→ **Exercise**
Your answer must be the full set of records, copied exactly, with no pictures in it.

Stored data
● ● ● ● ● ● ●

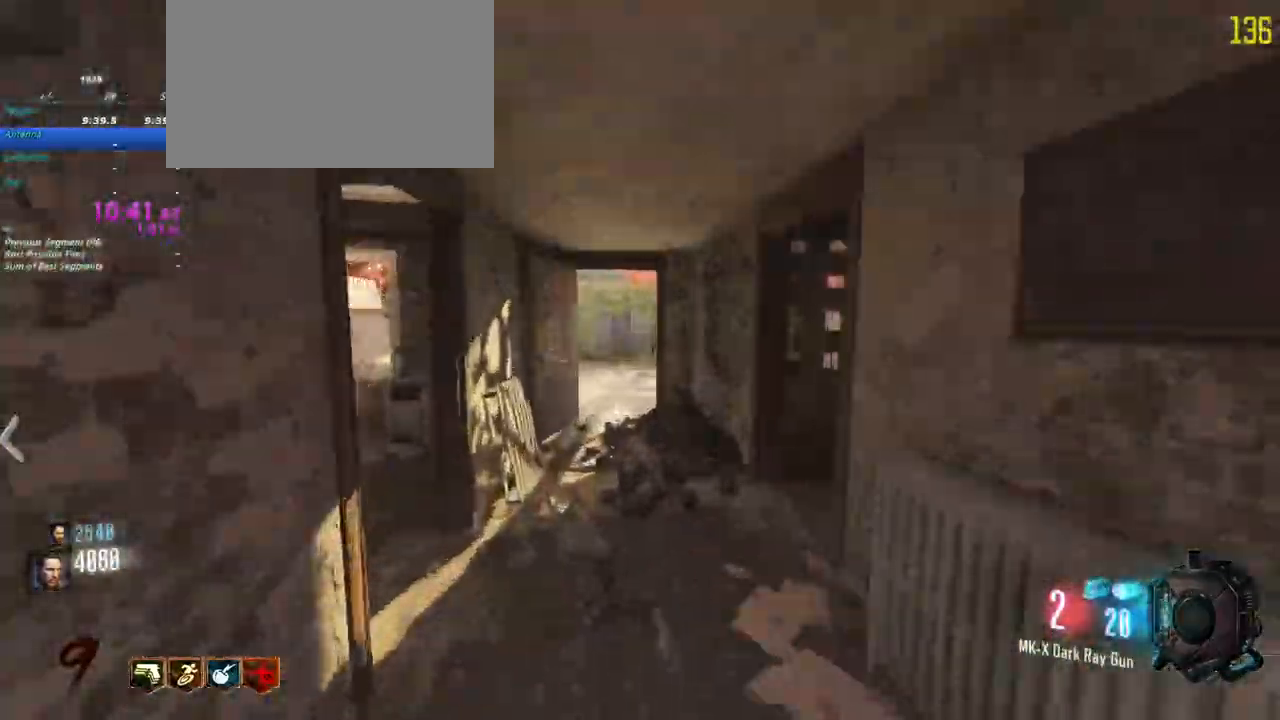
Gameplay with keyboard and mouse; each line is a JSON object with the keys held at the frame after it. "events" lists presses ("down") and releases ("up") of "1", "2", "3", "4", "5", "a", "alt", "c", "caps_lock", "ctrl", "d", "e", "f", "g", "q", "r", "s", "shift", "t", "tab", "v", "w", "x" and "z" between this image and that frame as [ms after this image, input, new state], when the widget could be followed in between. No other keys are recorded. Mouse buttons are not recorded. Not read: mouse_move.
{"keys": ["shift", "w"], "events": []}
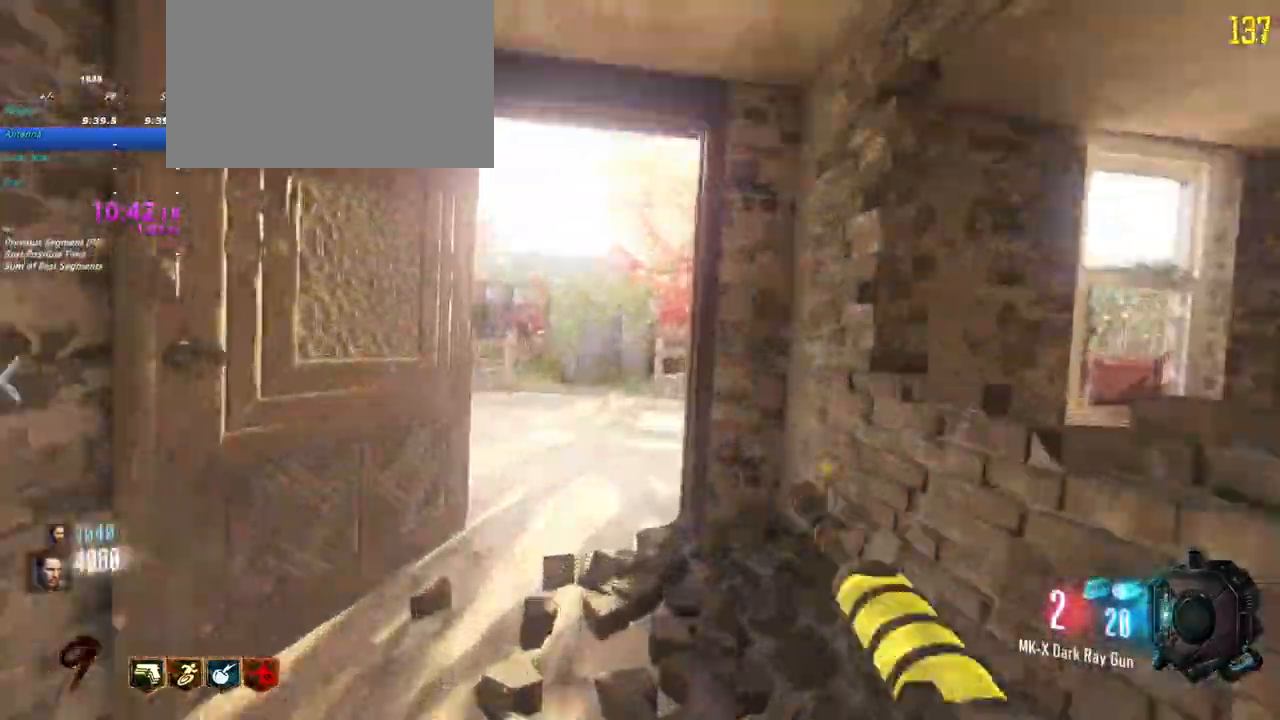
{"keys": ["shift", "w"]}
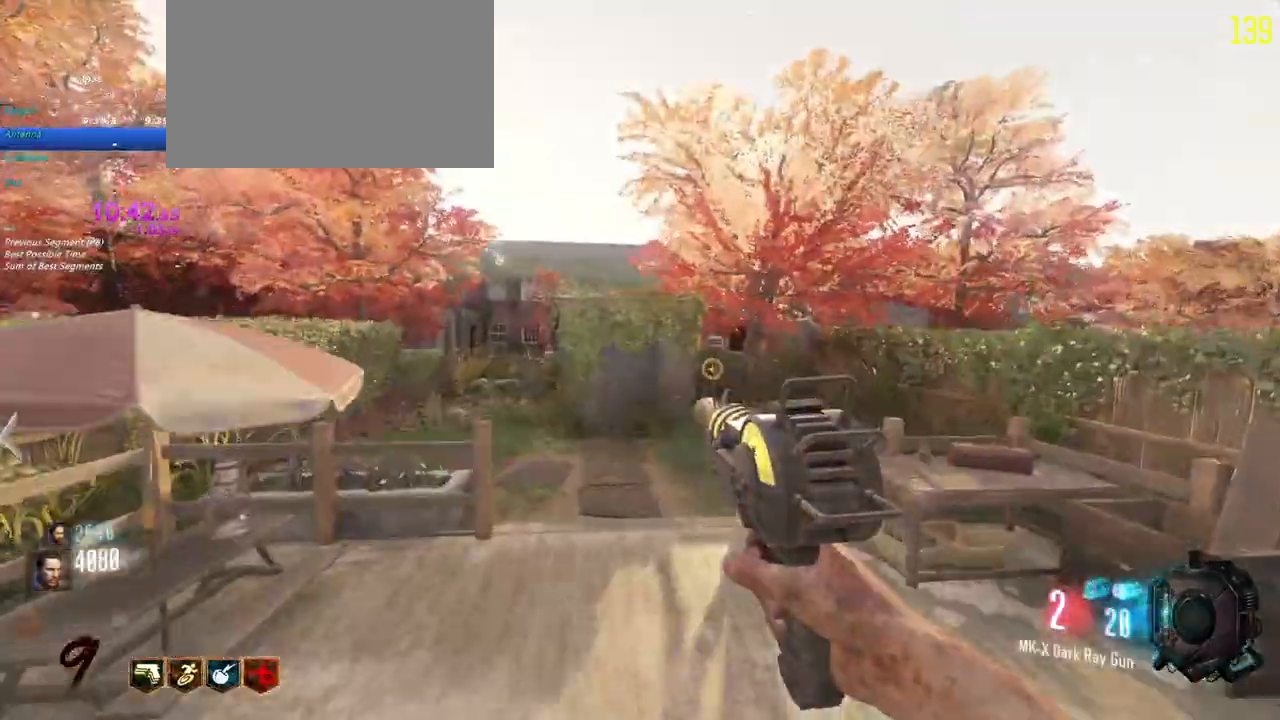
{"keys": ["a", "shift", "w"], "events": [[67, "d", "down"], [250, "d", "up"], [483, "a", "down"]]}
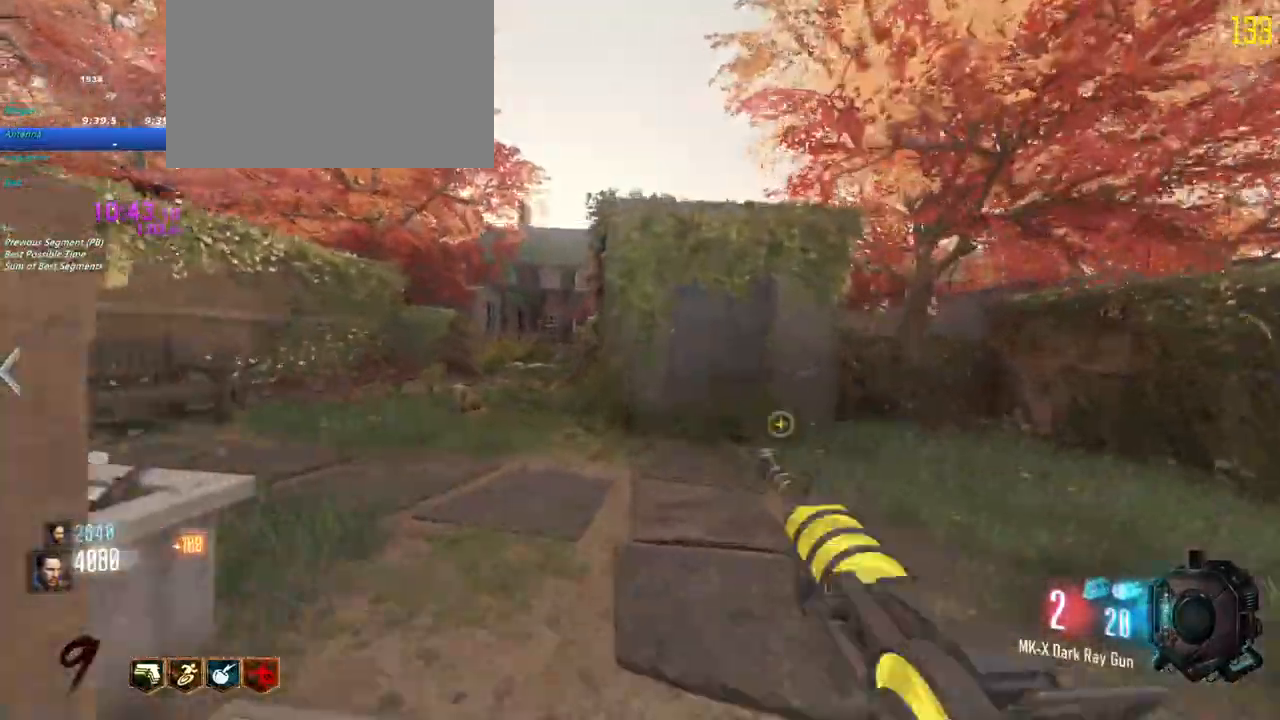
{"keys": ["shift", "w"], "events": [[367, "a", "up"]]}
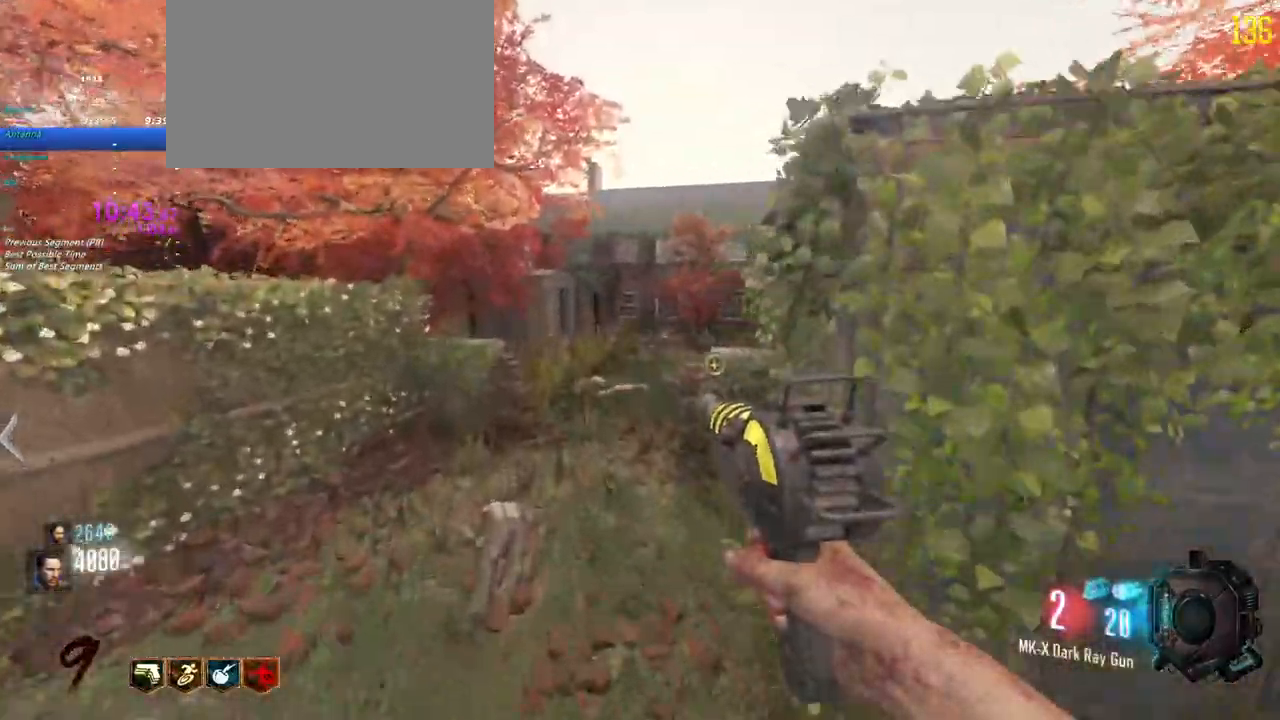
{"keys": ["d", "shift", "w"], "events": [[433, "d", "down"]]}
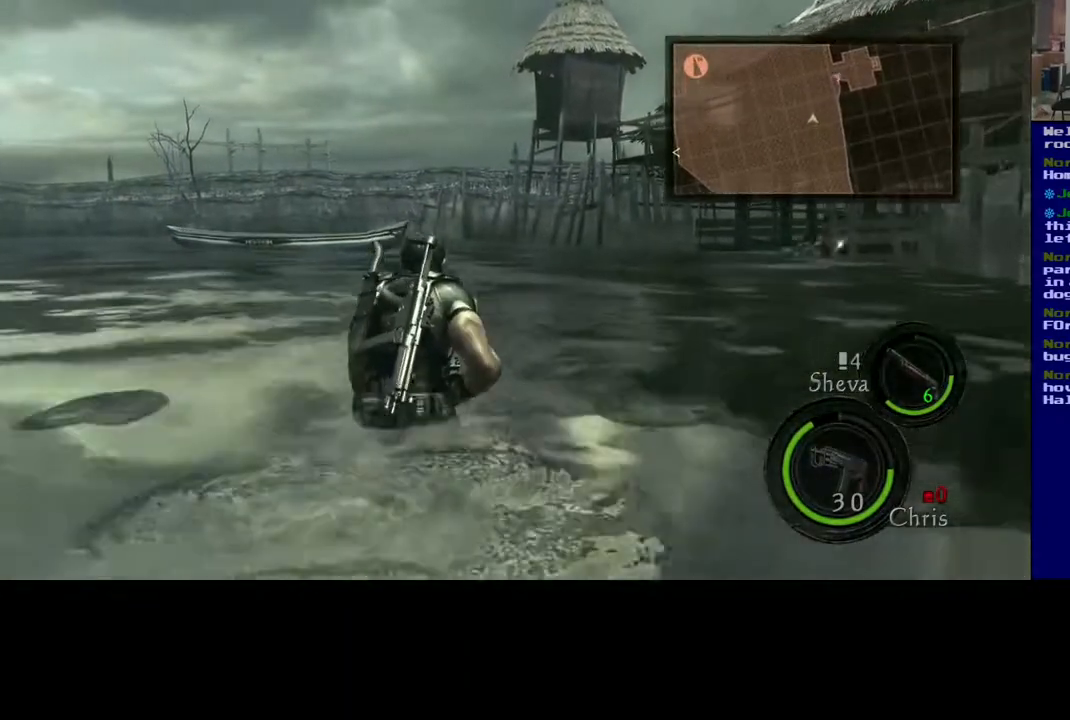
Gameplay with a controller (Xbox layout); each line is a JSON object with the inputs held at the frame after it. "events" lists button and stick changes between this image and that frame as [ms after this image, input, new state], when the widget could be followed in between.
{"buttons": ["L3"], "left_stick": "up", "right_stick": "center", "events": []}
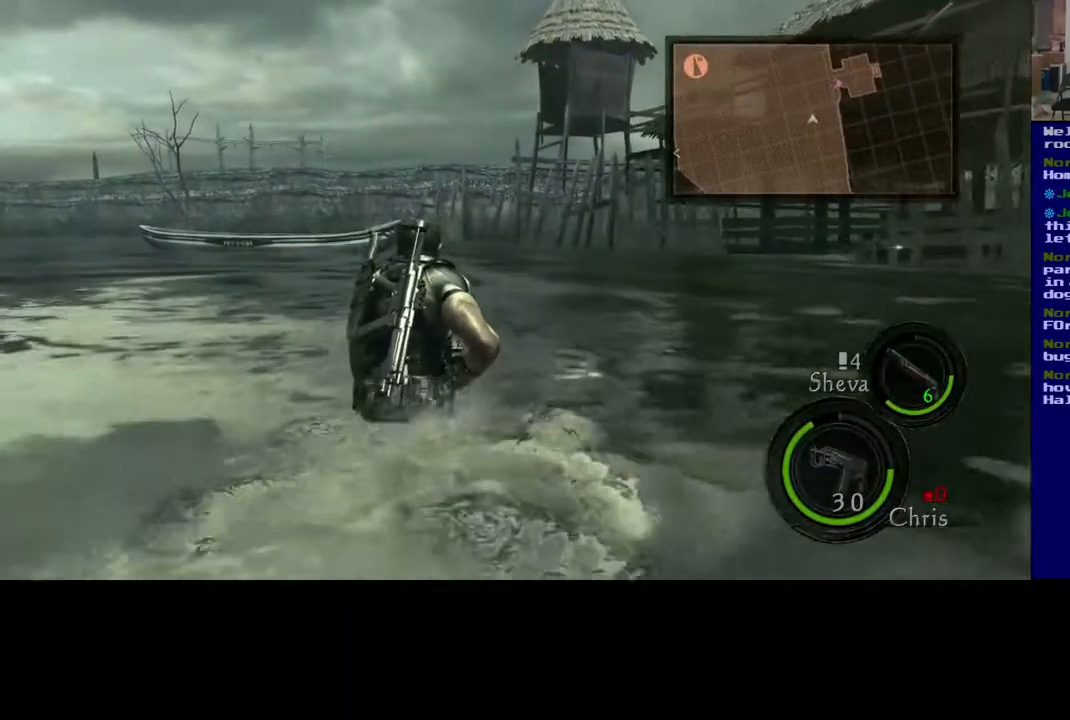
{"buttons": ["L3"], "left_stick": "up", "right_stick": "center", "events": []}
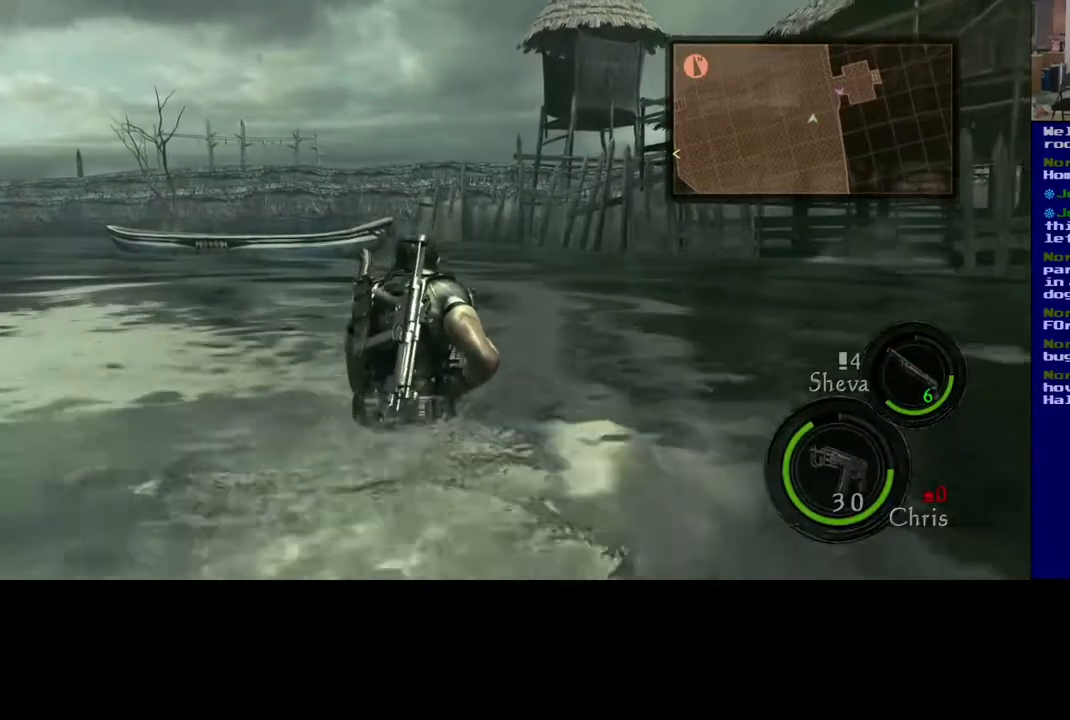
{"buttons": ["L3"], "left_stick": "up", "right_stick": "right", "events": [[367, "right_stick", "right"]]}
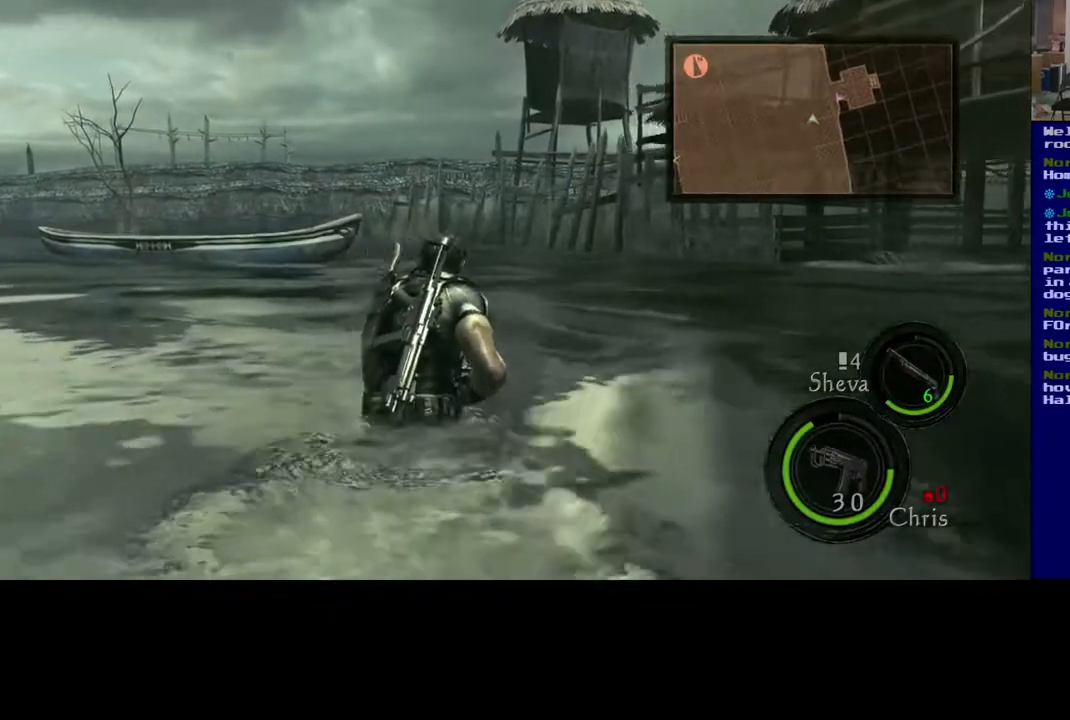
{"buttons": [], "left_stick": "up-left", "right_stick": "center", "events": [[283, "left_stick", "up-left"], [433, "L3", "up"], [433, "right_stick", "center"]]}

● ● ● ● ● ● ●

→ **Output for this task**
Gameplay with keyboard and mouse; each line is a JSON object with the keys held at the frame after it. "events" lists presses ("down") and releases ("up") of "1", "2", "3", "4", "5", "a", "alt", "c", "caps_lock", "ctrl", "d", "e", "f", "g", "q", "r", "s", "shift", "t", "tab", "v", "w", "x" and "z" between this image and that frame as [ms after this image, input, new state], when the widget could be followed in between. No other keys are recorded. Mouse buttons are not recorded. Not read: mouse_move.
{"keys": ["shift", "w"], "events": []}
{"keys": ["shift", "w"]}
{"keys": ["a", "shift", "w"], "events": [[67, "d", "down"], [250, "d", "up"], [483, "a", "down"]]}
{"keys": ["shift", "w"], "events": [[367, "a", "up"]]}
{"keys": ["d", "shift", "w"], "events": [[433, "d", "down"]]}
Gameplay with a controller (Xbox layout); each line is a JSON object with the inputs held at the frame after it. "events" lists button and stick changes between this image and that frame as [ms after this image, input, new state], when the widget could be followed in between.
{"buttons": ["L3"], "left_stick": "up", "right_stick": "center", "events": []}
{"buttons": ["L3"], "left_stick": "up", "right_stick": "center", "events": []}
{"buttons": ["L3"], "left_stick": "up", "right_stick": "right", "events": [[367, "right_stick", "right"]]}
{"buttons": [], "left_stick": "up-left", "right_stick": "center", "events": [[283, "left_stick", "up-left"], [433, "L3", "up"], [433, "right_stick", "center"]]}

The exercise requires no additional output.